The Horn of Africa is experiencing one of the world’s worst famines in over 60 years. It is the first official famine of the 21st century. Tens of thousands of people have died so far. It is happening right now and is probably the most pressing humanitarian issue of the day.
Now that the human cost of the drought-induced famine is clear and the “shock factor” has been exhausted, Muriu says that journalists need to ask different kinds of questions: Could the famine have been prevented? And if so, what lessons can be learned for the future?
Lack of rain may be the immediate cause, but it is only part of the food crisis. Semhar Araia, who works in the Horn of Africa for Oxfam, explains that for an area so chronically plagued by an unpredictable climate “droughts are inevitable, but famine is preventable.” Other charitable aid organisations such as the Canadian Hunger Foundation agree.
Oxfam began to worry about an impending disaster as far back as November 2010, when their early warning systems for rainwater, crop harvests, and cattle health showed a declining situation.
By December, Muriu says, “we knew things were worsening at a disturbing rate.” By the following May, adults in the region were down to one meal a day.
Despite all the signs of a looming crisis, there was no response. Media attention was minimal and the international community remained silent, according to Muriu.
What went so wrong? A large part of the problem is the political atmosphere of the region. Western countries are not able give aid until a state of emergency is declared. African governments are keen to avoid such a declaration for fear of harming international trade.
Muriu adds, “the media is not interested in the absence of a declaration” of a state of emergency.
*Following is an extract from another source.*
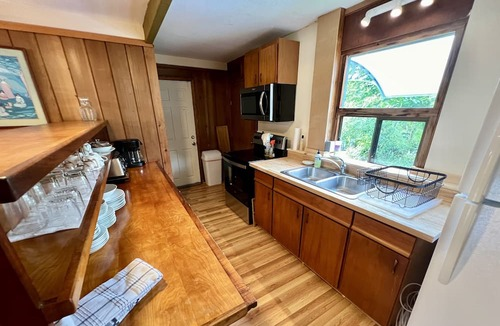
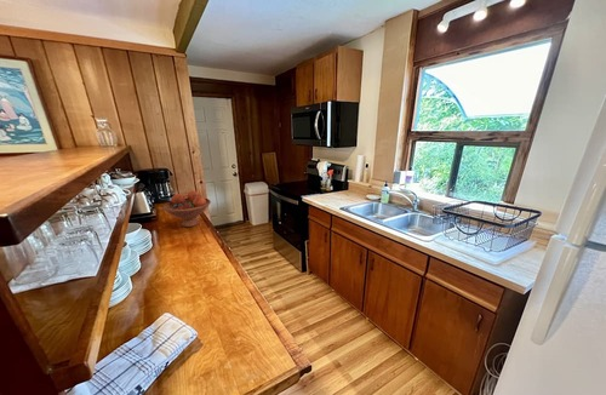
+ fruit bowl [162,190,212,228]
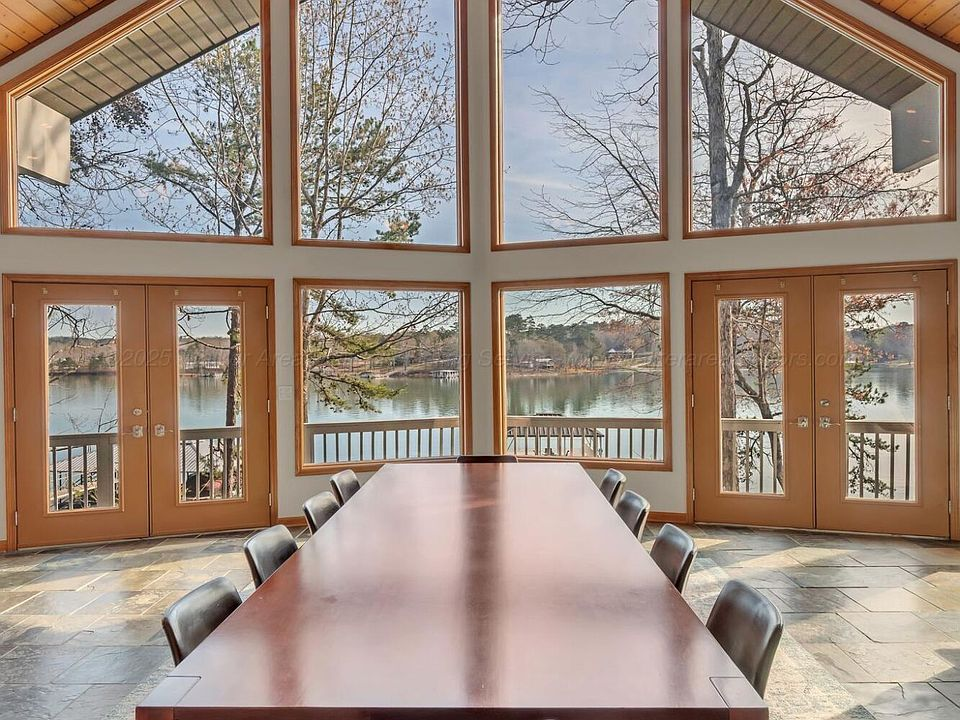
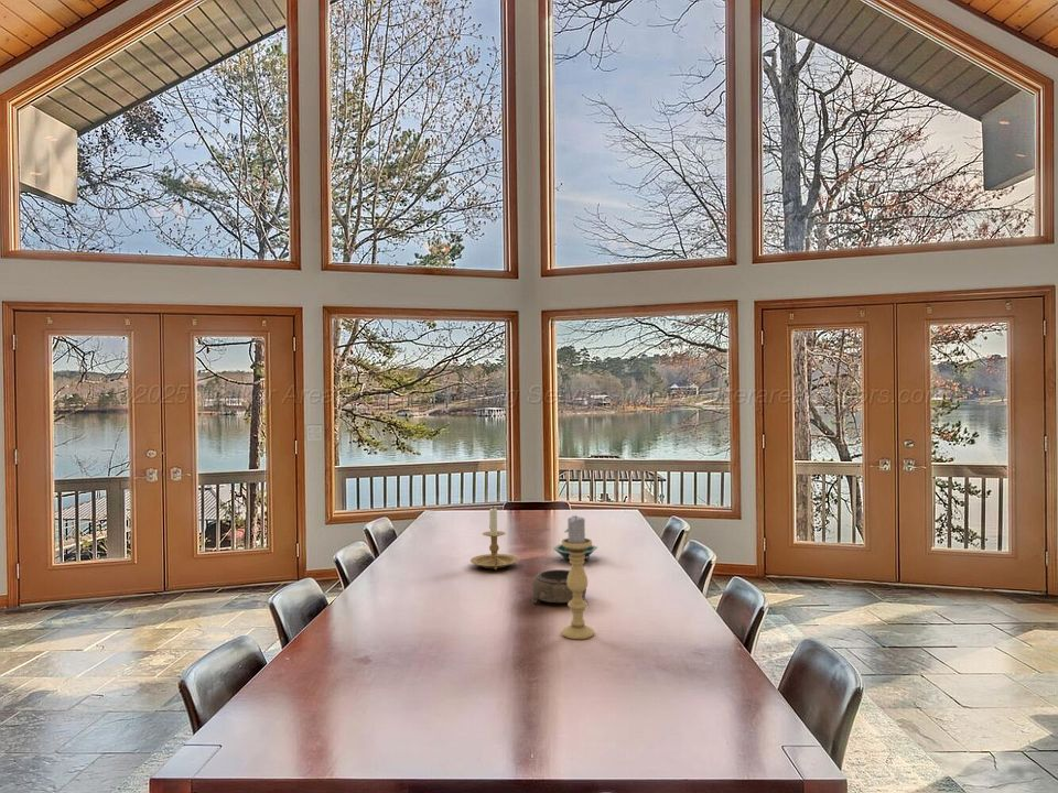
+ candle holder [561,514,595,640]
+ terrarium [552,514,598,562]
+ decorative bowl [531,568,587,605]
+ candle holder [469,506,519,571]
Lack of media attention to the early stages of a food crisis means that the “international community’s response comes too late,” she says. And yet these precursor stages are important enough to compound the issue of a drought into a crisis of epic proportions.
According to the United Nations, since early September of 2011, another three million people have been pushed to the brink of starvation by unstable governments and rising food costs in Ethiopia, Somalia and other neighboring states.
To overcome the most damaging obstacle of reluctant African governments, Oxfam America hopes to convince them that it is a more economically sound policy to accept and correct the problem rather than sweep it under the rug.